The administration’s recovery plan centers on a massive, nearly two trillion-dollar relief effort as well as what could be the biggest infrastructure-spending proposal since the New Deal. And there is much to revitalize in U.S. infrastructure. The same report that gave U.S. freight railroads high marks also gave low grades to taxpayer-funded transportation infrastructure. Bridges, ports and roads, for example, continue to age and suffer from overuse. Reflecting their poor condition, ASCE respectively gave these systems grades of C, B- and D.
“It’s time to stop talking about infrastructure and finally start building infrastructure,” President Biden said, reflecting widespread frustration over stalled efforts over the last several years and the sorry state of much infrastructure.

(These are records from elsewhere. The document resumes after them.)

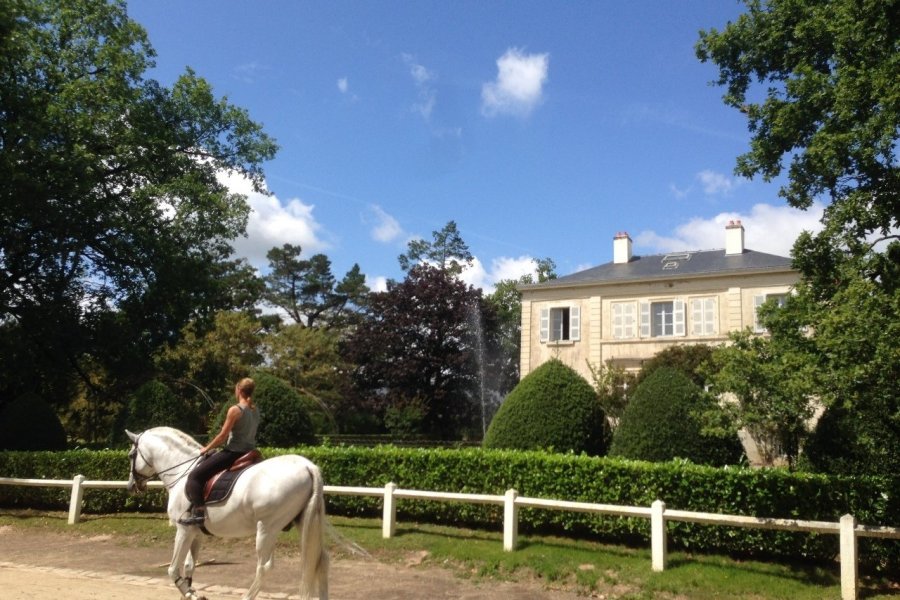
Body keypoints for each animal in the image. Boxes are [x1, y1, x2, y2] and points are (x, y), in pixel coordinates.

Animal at [123, 426, 326, 600]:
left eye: (131, 455)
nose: (132, 486)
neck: (181, 472)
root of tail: (307, 466)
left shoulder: (183, 530)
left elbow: (172, 569)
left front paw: (189, 593)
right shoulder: (195, 532)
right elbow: (189, 565)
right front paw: (190, 592)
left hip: (266, 529)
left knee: (264, 567)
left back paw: (247, 596)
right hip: (300, 524)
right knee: (320, 561)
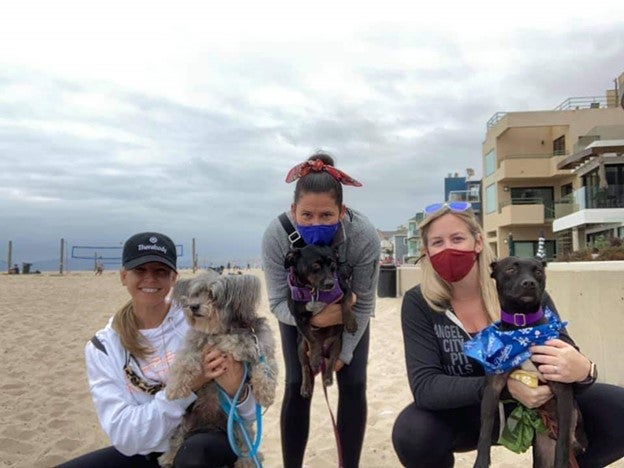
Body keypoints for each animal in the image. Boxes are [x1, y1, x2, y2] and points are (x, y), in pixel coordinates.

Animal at [158, 272, 278, 466]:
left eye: (212, 295)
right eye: (194, 294)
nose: (193, 306)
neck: (222, 330)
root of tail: (209, 424)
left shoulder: (260, 345)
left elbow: (266, 368)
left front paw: (265, 393)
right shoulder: (196, 344)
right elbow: (183, 363)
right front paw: (174, 388)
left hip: (238, 425)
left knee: (245, 445)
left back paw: (249, 461)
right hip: (185, 420)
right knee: (178, 438)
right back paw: (168, 457)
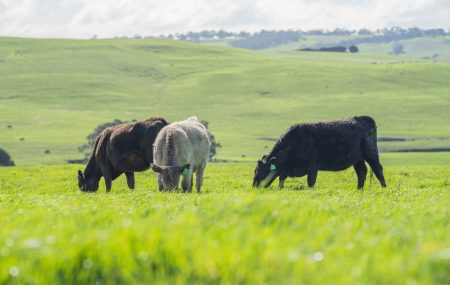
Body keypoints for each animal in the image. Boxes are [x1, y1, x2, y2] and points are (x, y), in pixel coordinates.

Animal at [253, 115, 386, 189]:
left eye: (263, 171)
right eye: (255, 171)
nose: (254, 186)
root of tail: (364, 118)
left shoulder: (313, 166)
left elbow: (310, 182)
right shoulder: (287, 169)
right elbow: (281, 179)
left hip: (371, 153)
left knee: (378, 169)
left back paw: (384, 189)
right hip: (357, 158)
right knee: (362, 172)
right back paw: (359, 190)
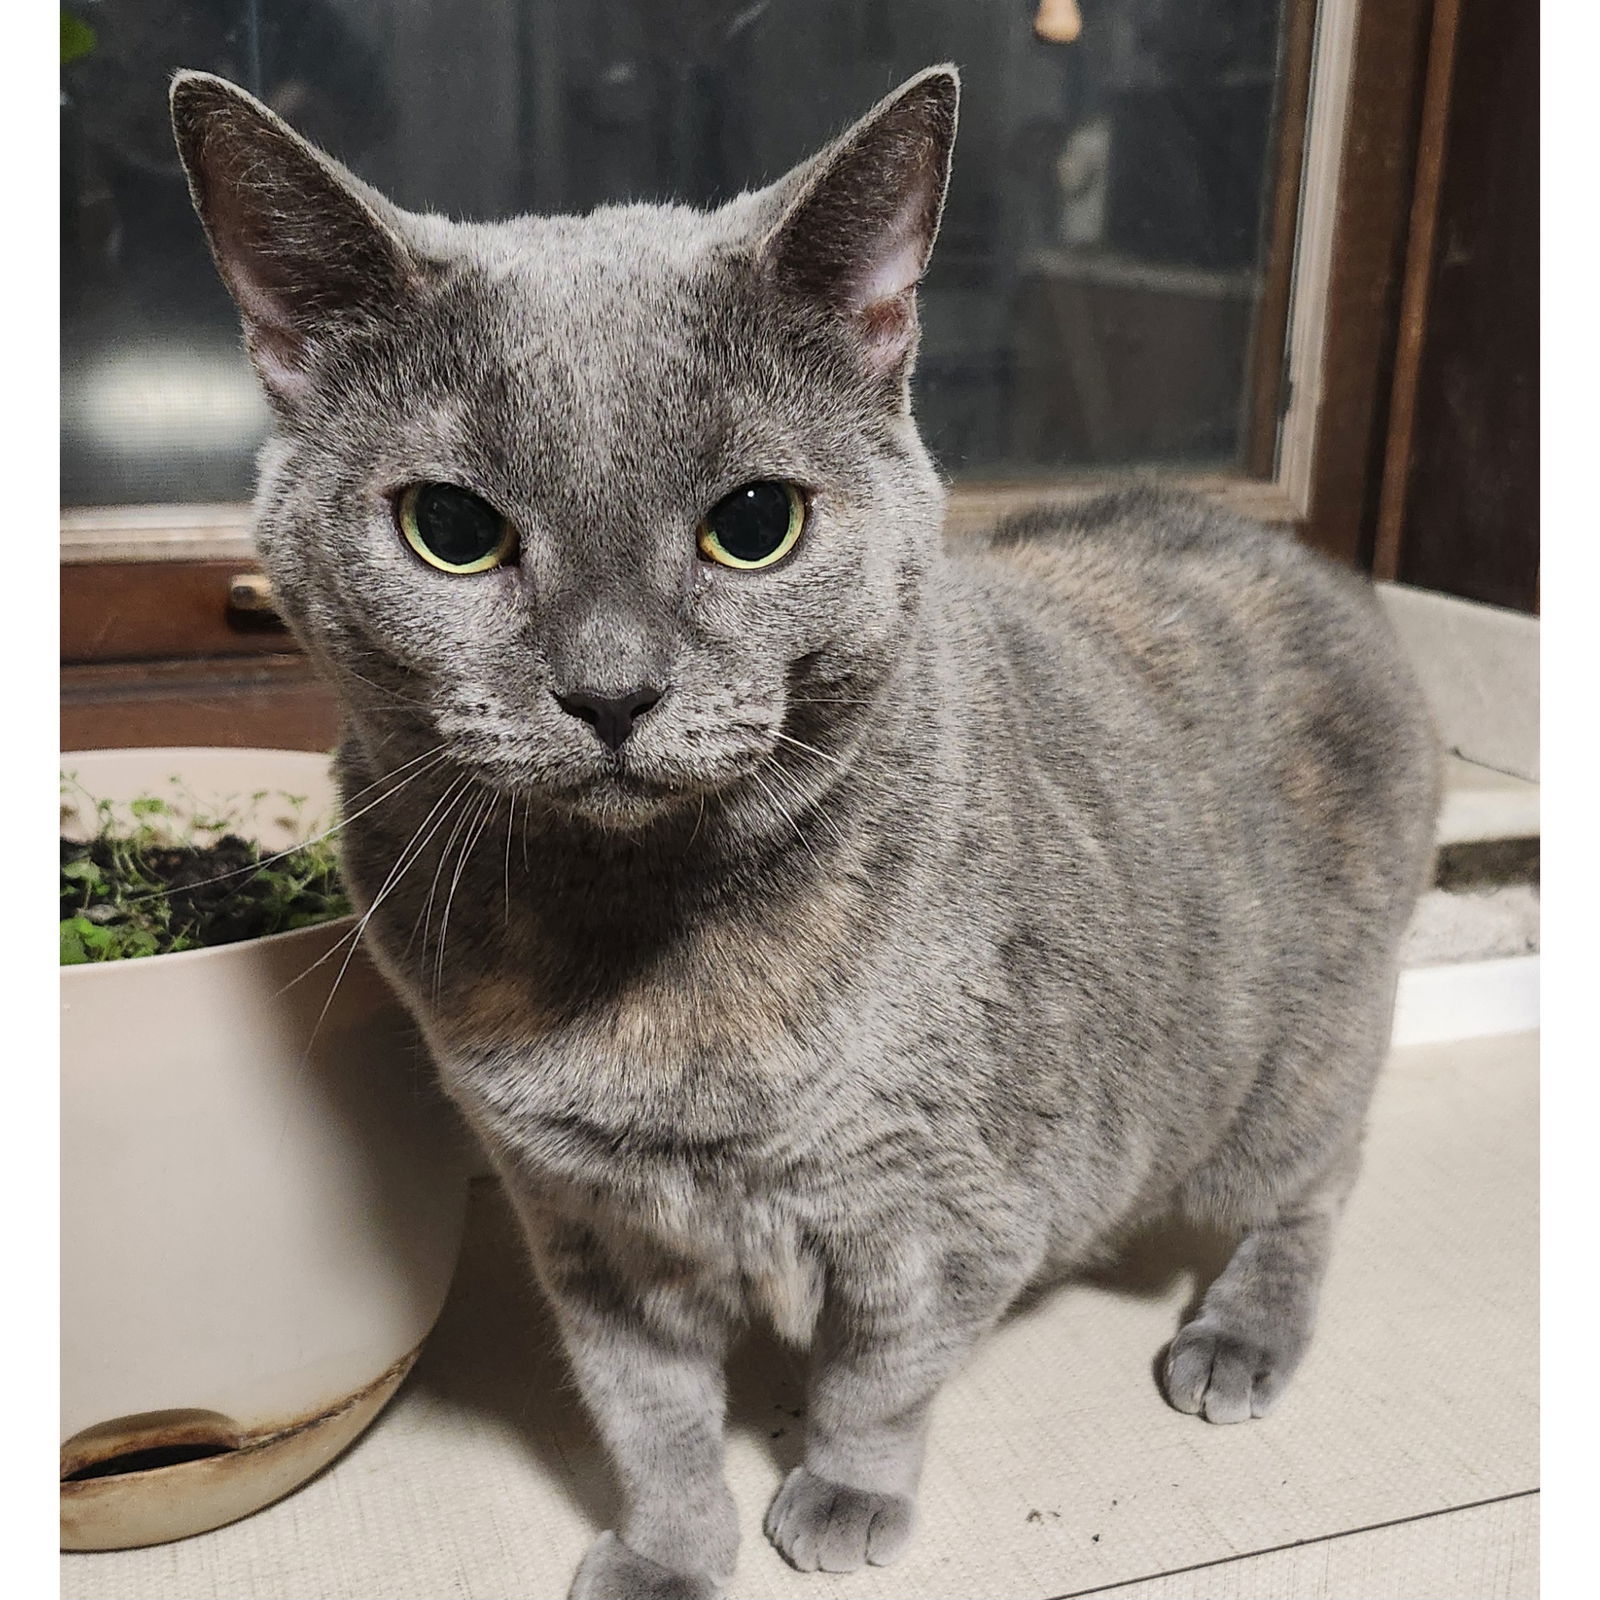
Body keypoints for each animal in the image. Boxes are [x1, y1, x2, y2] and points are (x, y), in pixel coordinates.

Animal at [175, 65, 1440, 1600]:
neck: (643, 959)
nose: (612, 691)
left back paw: (1235, 1341)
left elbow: (875, 1380)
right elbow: (648, 1416)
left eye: (755, 524)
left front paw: (840, 1503)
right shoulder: (583, 1225)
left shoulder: (950, 1209)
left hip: (1296, 1062)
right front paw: (666, 1555)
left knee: (1319, 1183)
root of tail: (1308, 557)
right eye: (453, 530)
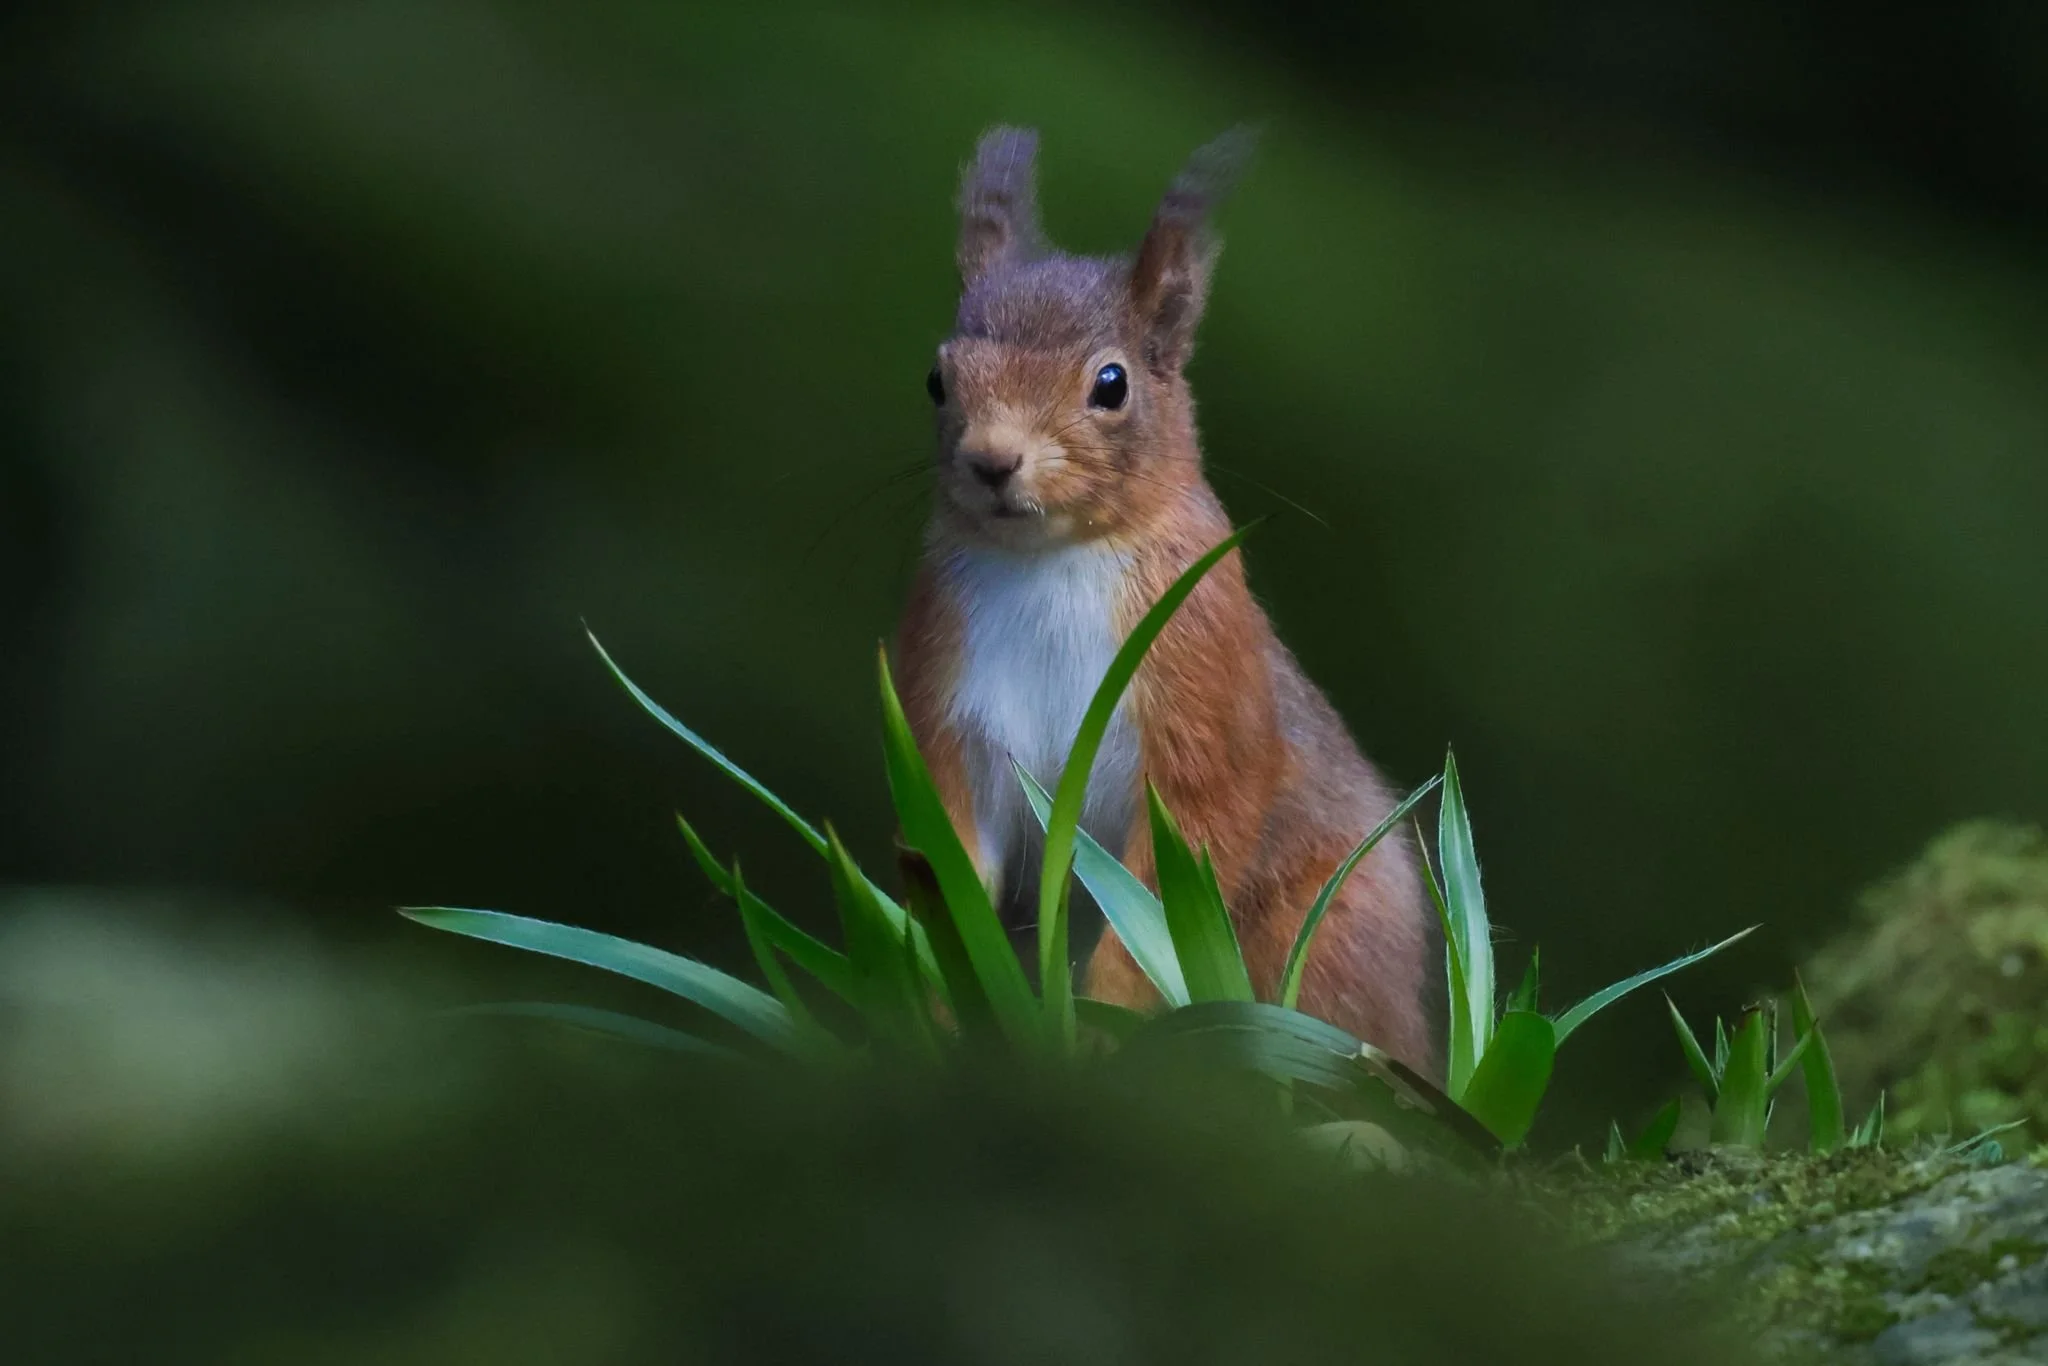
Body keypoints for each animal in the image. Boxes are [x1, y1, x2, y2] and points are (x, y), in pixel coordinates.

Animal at [892, 126, 1439, 1079]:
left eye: (1111, 384)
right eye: (937, 379)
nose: (992, 461)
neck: (1054, 561)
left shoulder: (1199, 684)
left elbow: (1174, 877)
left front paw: (1108, 1023)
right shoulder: (947, 700)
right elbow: (952, 851)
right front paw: (937, 1008)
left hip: (1335, 935)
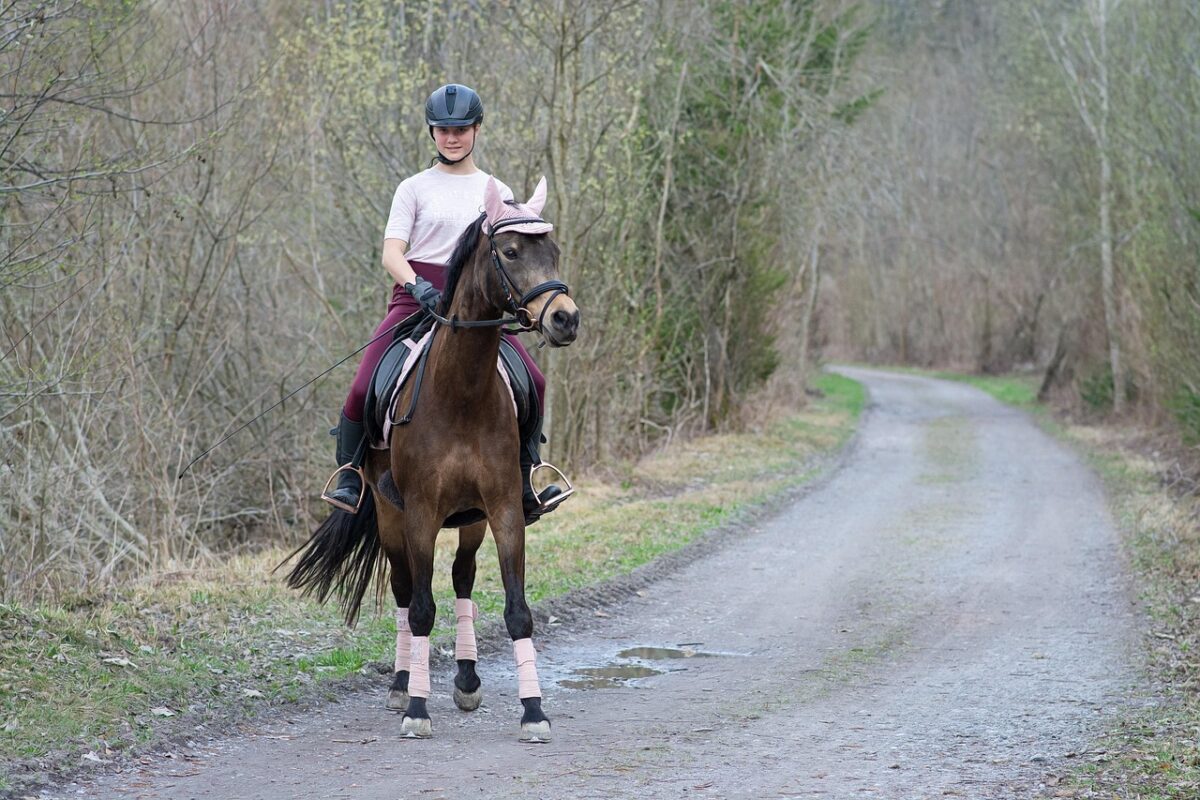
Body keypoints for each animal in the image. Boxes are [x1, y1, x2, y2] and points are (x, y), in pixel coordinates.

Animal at [282, 177, 579, 742]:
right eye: (511, 252)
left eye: (554, 251)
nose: (565, 319)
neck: (462, 391)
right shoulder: (419, 512)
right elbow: (420, 609)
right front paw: (417, 708)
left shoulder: (504, 509)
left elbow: (517, 612)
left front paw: (533, 711)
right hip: (388, 512)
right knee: (404, 590)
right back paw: (402, 685)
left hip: (472, 518)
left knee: (462, 577)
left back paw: (466, 679)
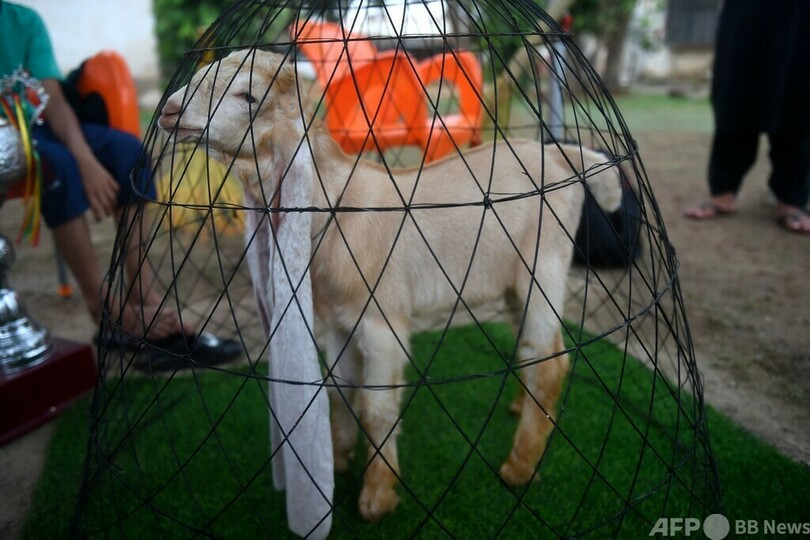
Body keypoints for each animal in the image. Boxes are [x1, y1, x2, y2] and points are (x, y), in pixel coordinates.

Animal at [158, 49, 623, 522]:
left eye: (249, 96)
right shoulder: (340, 322)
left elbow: (377, 407)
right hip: (514, 283)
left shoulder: (381, 323)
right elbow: (342, 391)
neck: (336, 207)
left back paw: (519, 466)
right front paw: (339, 458)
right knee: (534, 351)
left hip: (544, 266)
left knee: (549, 362)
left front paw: (377, 496)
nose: (170, 111)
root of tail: (562, 155)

As the ASCE report makes plain, one major difference between freight railroads and other modes of transportation is that railroads are not a burden on taxpayers. America’s freight railroads own, build, maintain, operate and pay for their infrastructure with little government assistance, investing approximately $25 billion annually. Freight railroads stand nearly alone as a stakeholder not seeking large sums of federal dollars in any infrastructure bill.
A Good Deal for Taxpayers
Whatever infrastructure proposal the administration and Congress hash out, increasing the reliance on freight rail is a good deal for taxpayers. That’s because the nearly 140,000-mile freight rail network can take more freight off the roads — and railroads in turn lessen the physical and financial burdens placed on public highways. And with the U.S. Department of Transportation projecting a 30% increase in freight demand by 2040, it’s more important than ever to ensure railroads can continue to privately maintain their critical infrastructure.
U.S. freight railroads are one of the most productive and cost-effective transportation networks in the world, hauling more freight than any other transportation mode and connecting consumers and businesses across the country. But they can — and will do — much more, as the nation turns to this vital industry to arrest environmental damage and nurture economic recovery.